# Stored items
▼

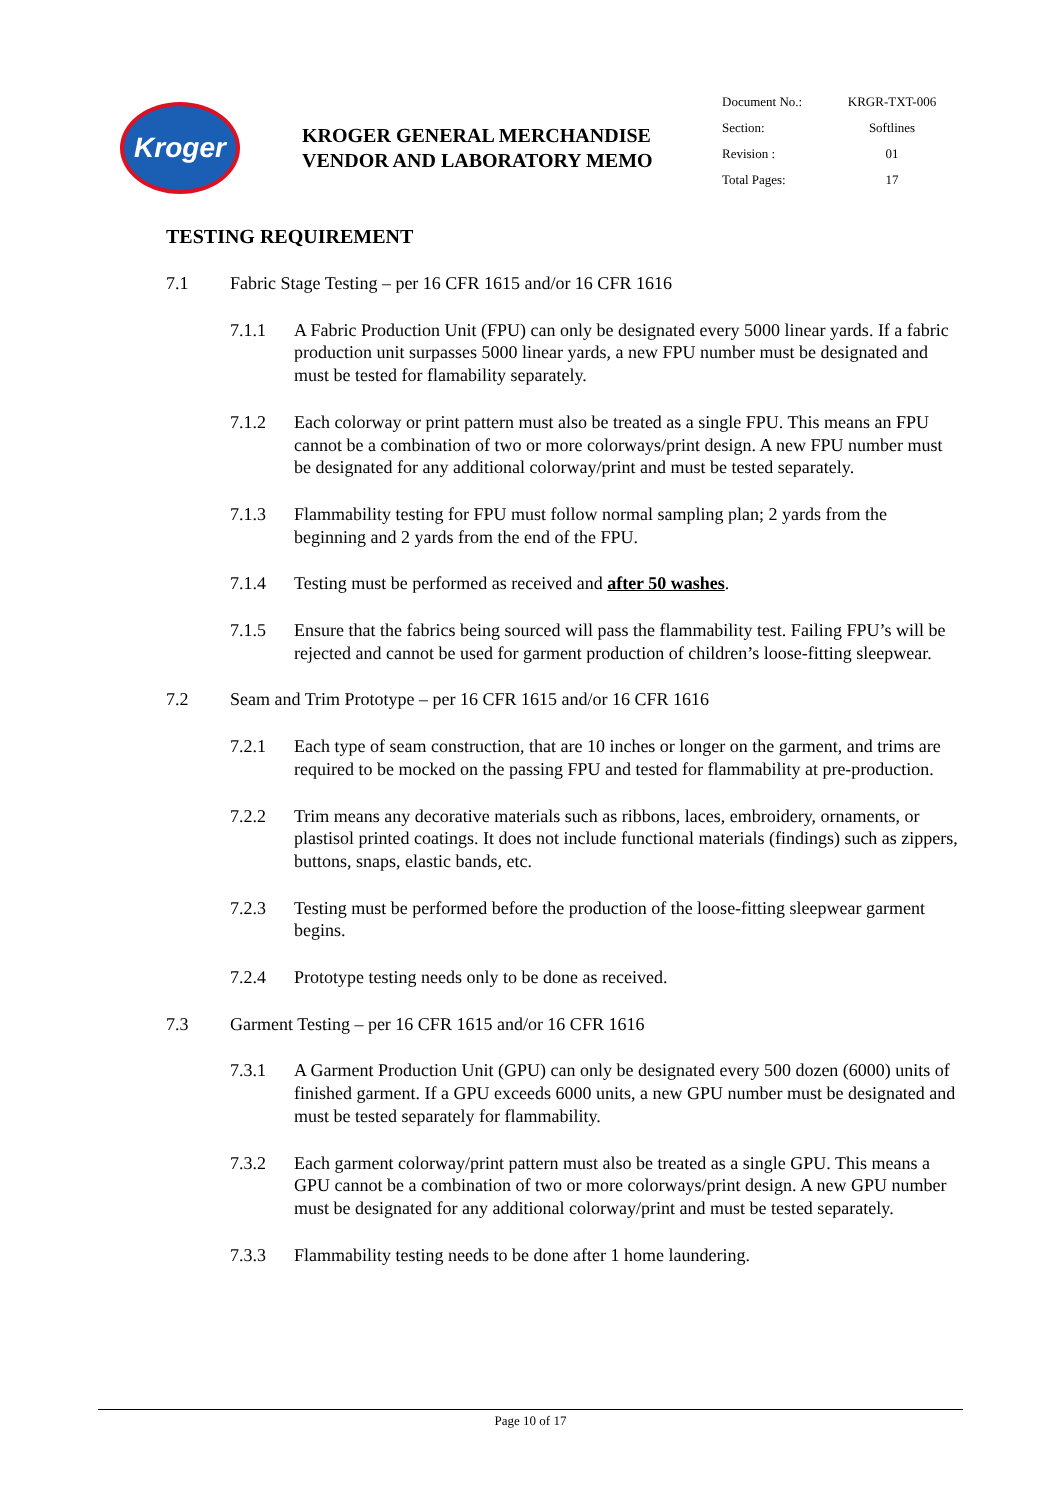Kroger
KROGER GENERAL MERCHANDISE
VENDOR AND LABORATORY MEMO
| Document No.: | KRGR-TXT-006 |
| Section: | Softlines |
| Revision : | 01 |
| Total Pages: | 17 |
TESTING REQUIREMENT
7.1 Fabric Stage Testing – per 16 CFR 1615 and/or 16 CFR 1616
7.1.1 A Fabric Production Unit (FPU) can only be designated every 5000 linear yards. If a fabric production unit surpasses 5000 linear yards, a new FPU number must be designated and must be tested for flamability separately.
7.1.2 Each colorway or print pattern must also be treated as a single FPU. This means an FPU cannot be a combination of two or more colorways/print design. A new FPU number must be designated for any additional colorway/print and must be tested separately.
7.1.3 Flammability testing for FPU must follow normal sampling plan; 2 yards from the beginning and 2 yards from the end of the FPU.
7.1.4 Testing must be performed as received and after 50 washes.
7.1.5 Ensure that the fabrics being sourced will pass the flammability test. Failing FPU’s will be rejected and cannot be used for garment production of children’s loose-fitting sleepwear.
7.2 Seam and Trim Prototype – per 16 CFR 1615 and/or 16 CFR 1616
7.2.1 Each type of seam construction, that are 10 inches or longer on the garment, and trims are required to be mocked on the passing FPU and tested for flammability at pre-production.
7.2.2 Trim means any decorative materials such as ribbons, laces, embroidery, ornaments, or plastisol printed coatings. It does not include functional materials (findings) such as zippers, buttons, snaps, elastic bands, etc.
7.2.3 Testing must be performed before the production of the loose-fitting sleepwear garment begins.
7.2.4 Prototype testing needs only to be done as received.
7.3 Garment Testing – per 16 CFR 1615 and/or 16 CFR 1616
7.3.1 A Garment Production Unit (GPU) can only be designated every 500 dozen (6000) units of finished garment. If a GPU exceeds 6000 units, a new GPU number must be designated and must be tested separately for flammability.
7.3.2 Each garment colorway/print pattern must also be treated as a single GPU. This means a GPU cannot be a combination of two or more colorways/print design. A new GPU number must be designated for any additional colorway/print and must be tested separately.
7.3.3 Flammability testing needs to be done after 1 home laundering.
Page 10 of 17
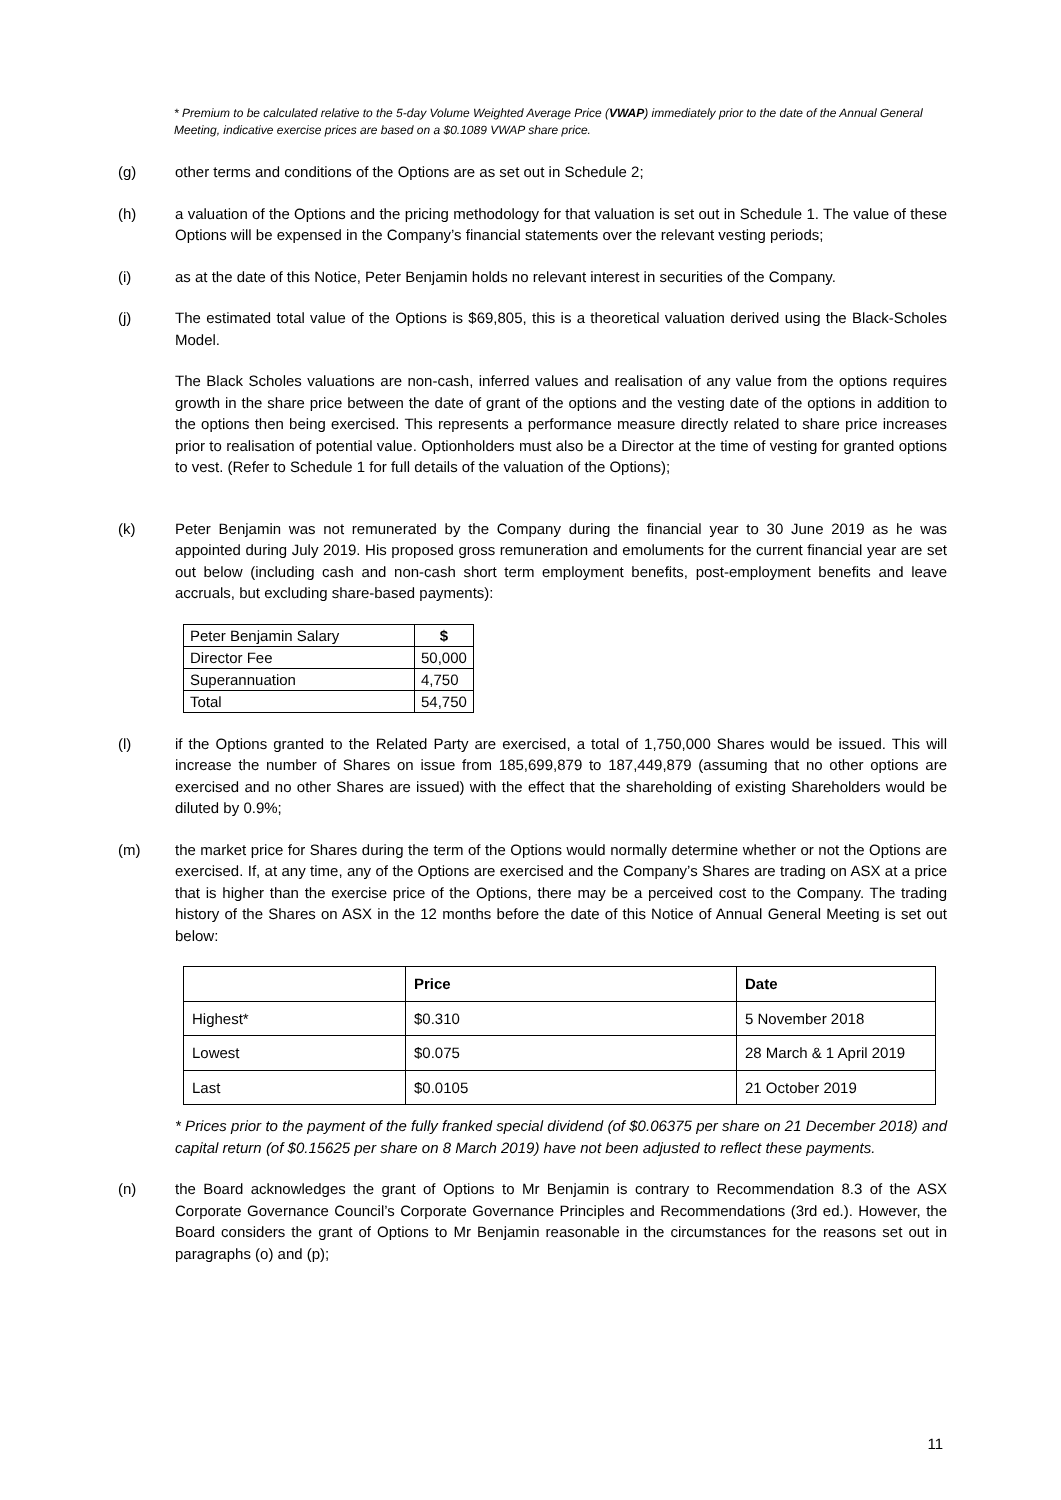* Premium to be calculated relative to the 5-day Volume Weighted Average Price (VWAP) immediately prior to the date of the Annual General Meeting, indicative exercise prices are based on a $0.1089 VWAP share price.
(g) other terms and conditions of the Options are as set out in Schedule 2;
(h) a valuation of the Options and the pricing methodology for that valuation is set out in Schedule 1. The value of these Options will be expensed in the Company’s financial statements over the relevant vesting periods;
(i) as at the date of this Notice, Peter Benjamin holds no relevant interest in securities of the Company.
(j) The estimated total value of the Options is $69,805, this is a theoretical valuation derived using the Black-Scholes Model.
The Black Scholes valuations are non-cash, inferred values and realisation of any value from the options requires growth in the share price between the date of grant of the options and the vesting date of the options in addition to the options then being exercised. This represents a performance measure directly related to share price increases prior to realisation of potential value. Optionholders must also be a Director at the time of vesting for granted options to vest. (Refer to Schedule 1 for full details of the valuation of the Options);
(k) Peter Benjamin was not remunerated by the Company during the financial year to 30 June 2019 as he was appointed during July 2019. His proposed gross remuneration and emoluments for the current financial year are set out below (including cash and non-cash short term employment benefits, post-employment benefits and leave accruals, but excluding share-based payments):
| Peter Benjamin Salary | $ |
| Director Fee | 50,000 |
| Superannuation | 4,750 |
| Total | 54,750 |
(l) if the Options granted to the Related Party are exercised, a total of 1,750,000 Shares would be issued. This will increase the number of Shares on issue from 185,699,879 to 187,449,879 (assuming that no other options are exercised and no other Shares are issued) with the effect that the shareholding of existing Shareholders would be diluted by 0.9%;
(m) the market price for Shares during the term of the Options would normally determine whether or not the Options are exercised. If, at any time, any of the Options are exercised and the Company’s Shares are trading on ASX at a price that is higher than the exercise price of the Options, there may be a perceived cost to the Company. The trading history of the Shares on ASX in the 12 months before the date of this Notice of Annual General Meeting is set out below:
| | Price | Date |
| --- | --- | --- |
| Highest* | $0.310 | 5 November 2018 |
| Lowest | $0.075 | 28 March & 1 April 2019 |
| Last | $0.0105 | 21 October 2019 |
* Prices prior to the payment of the fully franked special dividend (of $0.06375 per share on 21 December 2018) and capital return (of $0.15625 per share on 8 March 2019) have not been adjusted to reflect these payments.
(n) the Board acknowledges the grant of Options to Mr Benjamin is contrary to Recommendation 8.3 of the ASX Corporate Governance Council’s Corporate Governance Principles and Recommendations (3rd ed.). However, the Board considers the grant of Options to Mr Benjamin reasonable in the circumstances for the reasons set out in paragraphs (o) and (p);
11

▲

# Problem description
Could the entries above be copied out exactly, with no pictures included?

# Task solution
Kroger
KROGER GENERAL MERCHANDISE
VENDOR AND LABORATORY MEMO
| Document No.: | KRGR-TXT-006 |
| Section: | Softlines |
| Revision : | 01 |
| Total Pages: | 17 |
TESTING REQUIREMENT
7.1 Fabric Stage Testing – per 16 CFR 1615 and/or 16 CFR 1616
7.1.1 A Fabric Production Unit (FPU) can only be designated every 5000 linear yards. If a fabric production unit surpasses 5000 linear yards, a new FPU number must be designated and must be tested for flamability separately.
7.1.2 Each colorway or print pattern must also be treated as a single FPU. This means an FPU cannot be a combination of two or more colorways/print design. A new FPU number must be designated for any additional colorway/print and must be tested separately.
7.1.3 Flammability testing for FPU must follow normal sampling plan; 2 yards from the beginning and 2 yards from the end of the FPU.
7.1.4 Testing must be performed as received and after 50 washes.
7.1.5 Ensure that the fabrics being sourced will pass the flammability test. Failing FPU’s will be rejected and cannot be used for garment production of children’s loose-fitting sleepwear.
7.2 Seam and Trim Prototype – per 16 CFR 1615 and/or 16 CFR 1616
7.2.1 Each type of seam construction, that are 10 inches or longer on the garment, and trims are required to be mocked on the passing FPU and tested for flammability at pre-production.
7.2.2 Trim means any decorative materials such as ribbons, laces, embroidery, ornaments, or plastisol printed coatings. It does not include functional materials (findings) such as zippers, buttons, snaps, elastic bands, etc.
7.2.3 Testing must be performed before the production of the loose-fitting sleepwear garment begins.
7.2.4 Prototype testing needs only to be done as received.
7.3 Garment Testing – per 16 CFR 1615 and/or 16 CFR 1616
7.3.1 A Garment Production Unit (GPU) can only be designated every 500 dozen (6000) units of finished garment. If a GPU exceeds 6000 units, a new GPU number must be designated and must be tested separately for flammability.
7.3.2 Each garment colorway/print pattern must also be treated as a single GPU. This means a GPU cannot be a combination of two or more colorways/print design. A new GPU number must be designated for any additional colorway/print and must be tested separately.
7.3.3 Flammability testing needs to be done after 1 home laundering.
Page 10 of 17
* Premium to be calculated relative to the 5-day Volume Weighted Average Price (VWAP) immediately prior to the date of the Annual General Meeting, indicative exercise prices are based on a $0.1089 VWAP share price.
(g) other terms and conditions of the Options are as set out in Schedule 2;
(h) a valuation of the Options and the pricing methodology for that valuation is set out in Schedule 1. The value of these Options will be expensed in the Company’s financial statements over the relevant vesting periods;
(i) as at the date of this Notice, Peter Benjamin holds no relevant interest in securities of the Company.
(j) The estimated total value of the Options is $69,805, this is a theoretical valuation derived using the Black-Scholes Model.
The Black Scholes valuations are non-cash, inferred values and realisation of any value from the options requires growth in the share price between the date of grant of the options and the vesting date of the options in addition to the options then being exercised. This represents a performance measure directly related to share price increases prior to realisation of potential value. Optionholders must also be a Director at the time of vesting for granted options to vest. (Refer to Schedule 1 for full details of the valuation of the Options);
(k) Peter Benjamin was not remunerated by the Company during the financial year to 30 June 2019 as he was appointed during July 2019. His proposed gross remuneration and emoluments for the current financial year are set out below (including cash and non-cash short term employment benefits, post-employment benefits and leave accruals, but excluding share-based payments):
| Peter Benjamin Salary | $ |
| Director Fee | 50,000 |
| Superannuation | 4,750 |
| Total | 54,750 |
(l) if the Options granted to the Related Party are exercised, a total of 1,750,000 Shares would be issued. This will increase the number of Shares on issue from 185,699,879 to 187,449,879 (assuming that no other options are exercised and no other Shares are issued) with the effect that the shareholding of existing Shareholders would be diluted by 0.9%;
(m) the market price for Shares during the term of the Options would normally determine whether or not the Options are exercised. If, at any time, any of the Options are exercised and the Company’s Shares are trading on ASX at a price that is higher than the exercise price of the Options, there may be a perceived cost to the Company. The trading history of the Shares on ASX in the 12 months before the date of this Notice of Annual General Meeting is set out below:
| | Price | Date |
| --- | --- | --- |
| Highest* | $0.310 | 5 November 2018 |
| Lowest | $0.075 | 28 March & 1 April 2019 |
| Last | $0.0105 | 21 October 2019 |
* Prices prior to the payment of the fully franked special dividend (of $0.06375 per share on 21 December 2018) and capital return (of $0.15625 per share on 8 March 2019) have not been adjusted to reflect these payments.
(n) the Board acknowledges the grant of Options to Mr Benjamin is contrary to Recommendation 8.3 of the ASX Corporate Governance Council’s Corporate Governance Principles and Recommendations (3rd ed.). However, the Board considers the grant of Options to Mr Benjamin reasonable in the circumstances for the reasons set out in paragraphs (o) and (p);
11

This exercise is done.